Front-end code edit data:

---

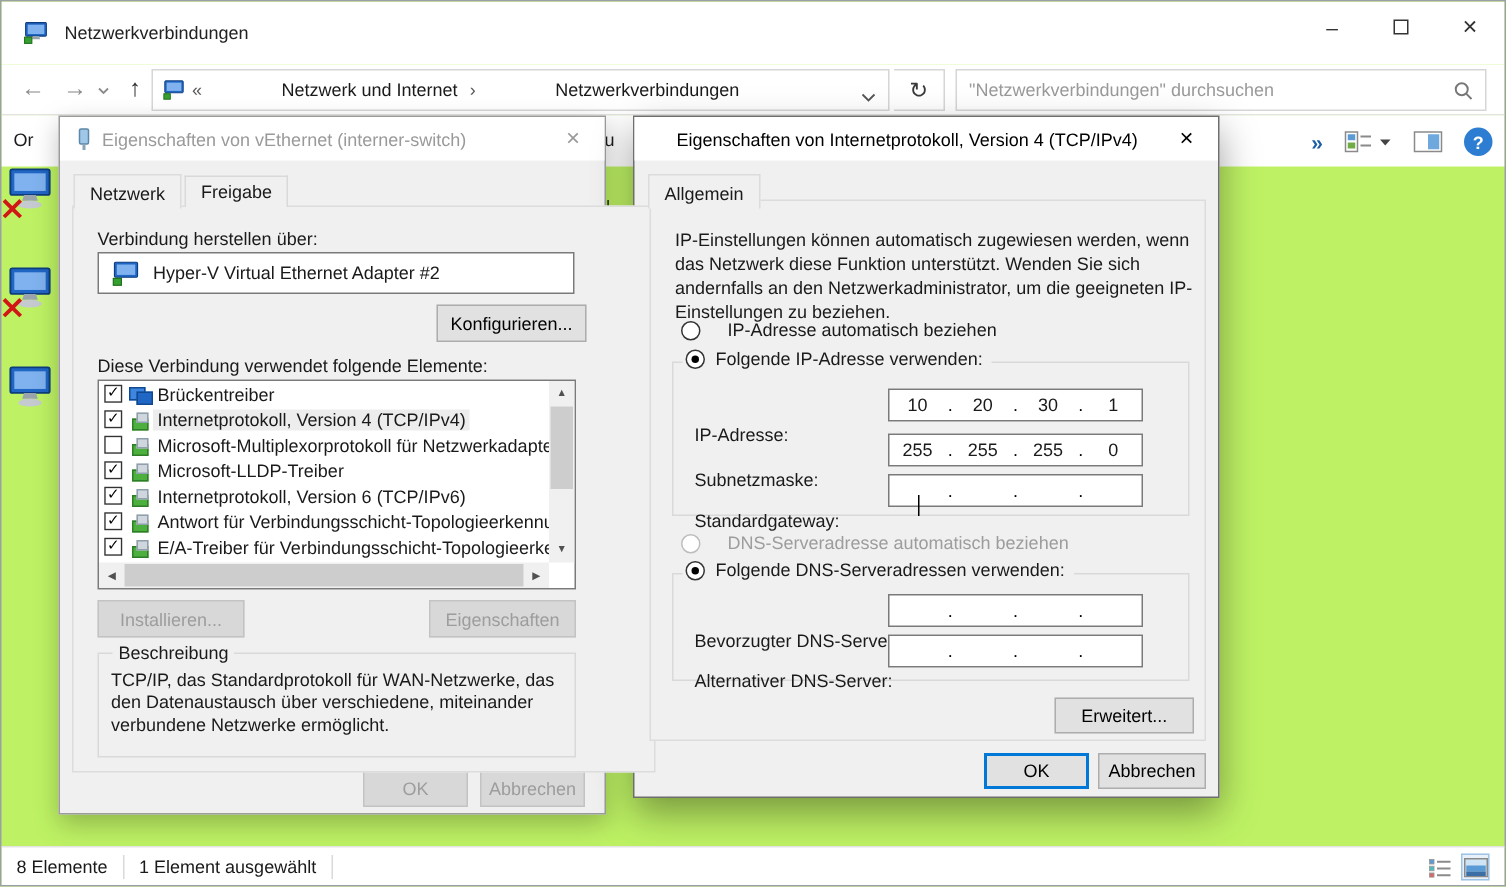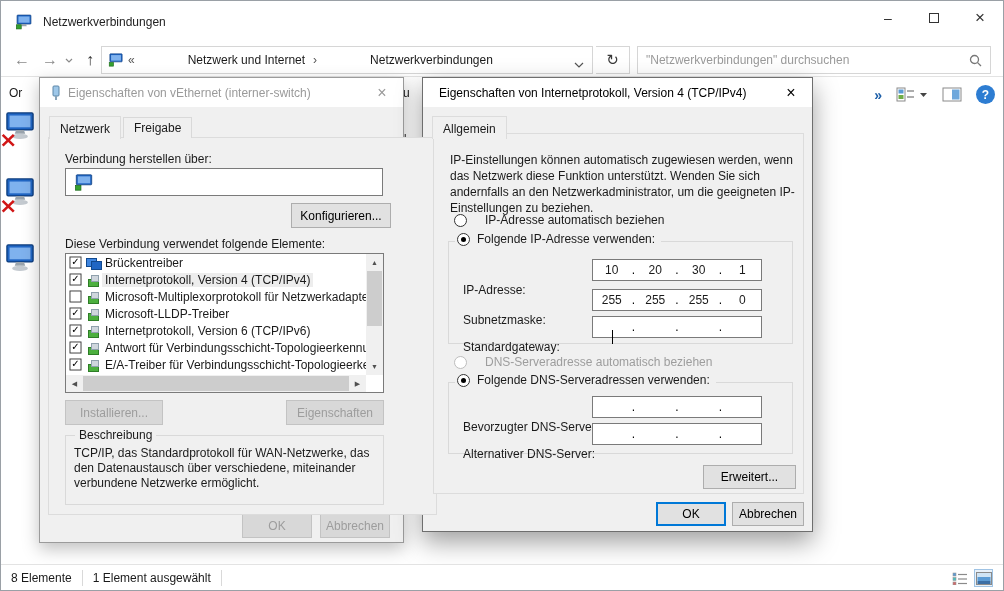--- a/index.html
+++ b/index.html
@@ -4,7 +4,7 @@
 <style>
   * { margin:0; padding:0; box-sizing:border-box; }
   html,body { background:#d0d0d0; font-family:"Liberation Sans","DejaVu Sans",sans-serif; }
-  .window { position:relative; width:1004px; height:591px; background:#ffffff; border:1px solid #9aa0a6; overflow:hidden; font-size:12px; color:#1a1a1a; }
+  .window { position:relative; width:1004px; height:591px; background:#bef264; border:1px solid #9aa0a6; overflow:hidden; font-size:12px; color:#1a1a1a; }
 
   
   .titlebar { position:absolute; left:0; top:0; right:0; height:42px; background:#fff; display:flex; align-items:center; padding-left:14px; }

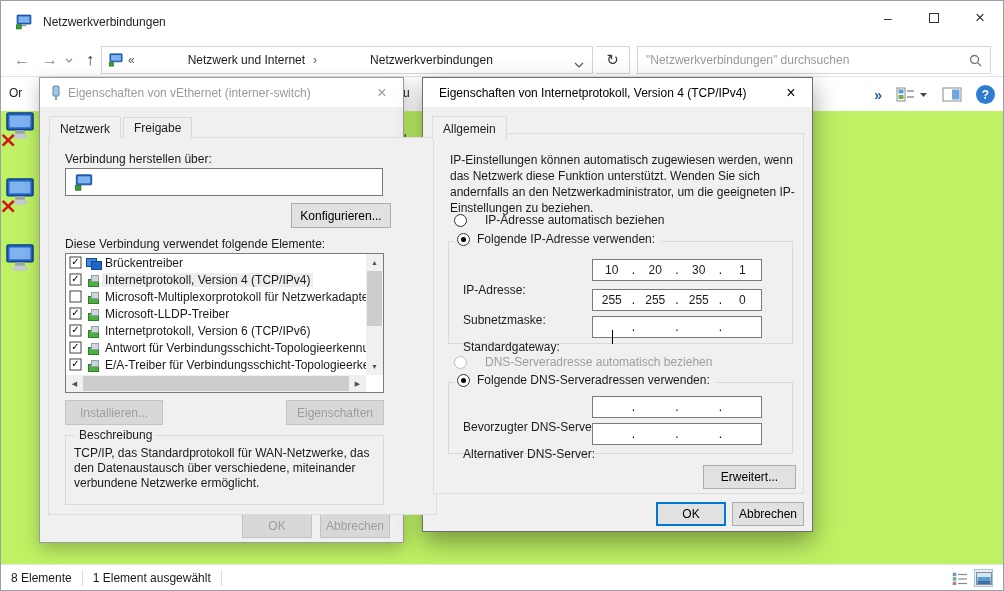--- a/index.html
+++ b/index.html
@@ -316,7 +316,7 @@
   </div>
 
   <div class="dialog" id="dlg2">
-    <div class="dlg-title" style="padding-left:16px;">
+    <div class="dlg-title" style="padding-left:28px;">
       <span class="t" style="margin-left:0;">Eigenschaften von Internetprotokoll, Version 4 (TCP/IPv4)</span>
       <span class="dlg-close" style="color:#000;">×</span>
     </div>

---

• Activity: Determine the number of lines in the data above that contain the word "overflow", and provide only that figure.

• Solution for this task: 2